▶ [WHAT NEEDS TO BE DONE]:
Please pull out every line from the entries below that contains the word "shown", treating uppercase and lowercase as different.

▶ [INFORMATION SUPPLIED]:
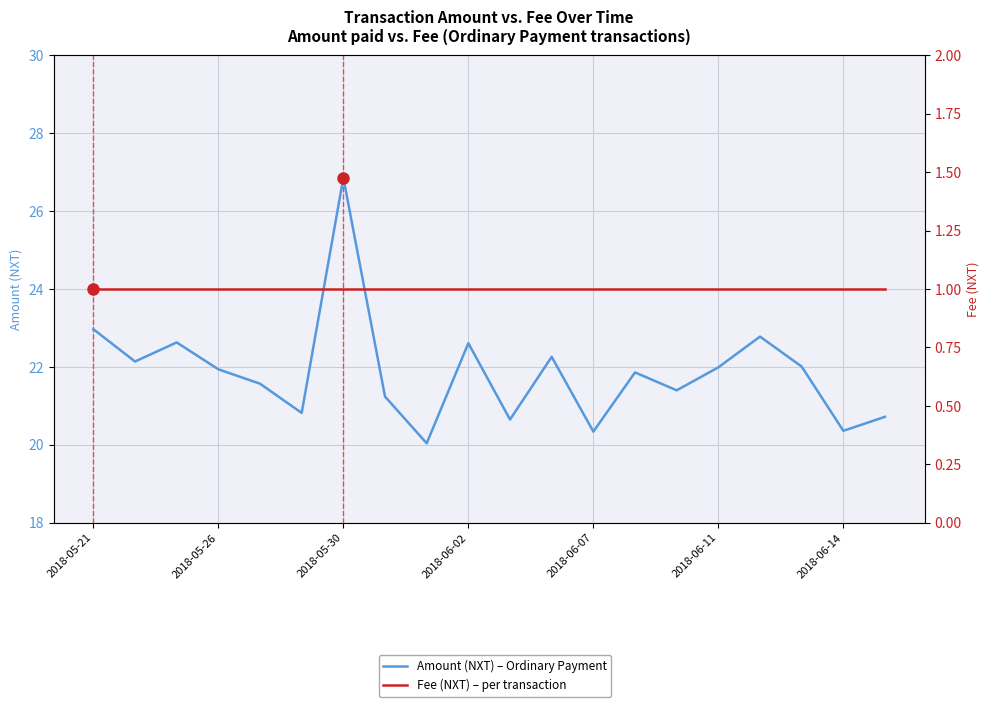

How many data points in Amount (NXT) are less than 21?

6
==
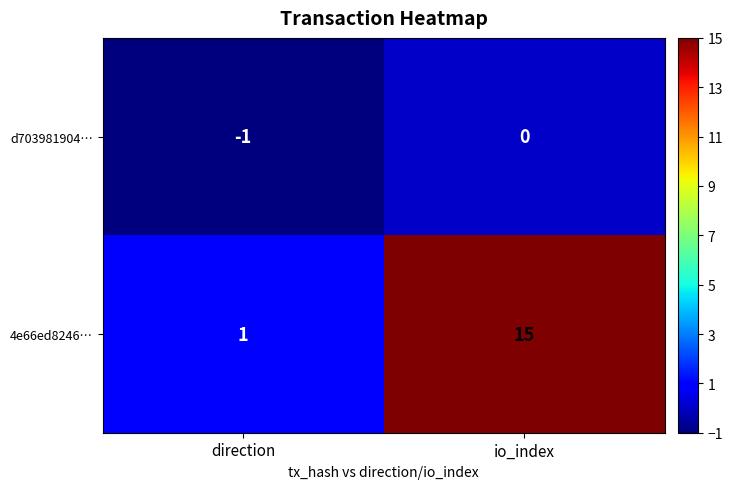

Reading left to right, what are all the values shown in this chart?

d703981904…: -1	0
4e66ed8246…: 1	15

▶ [PROBLEM SOLUTION]:
Reading left to right, what are all the values shown in this chart?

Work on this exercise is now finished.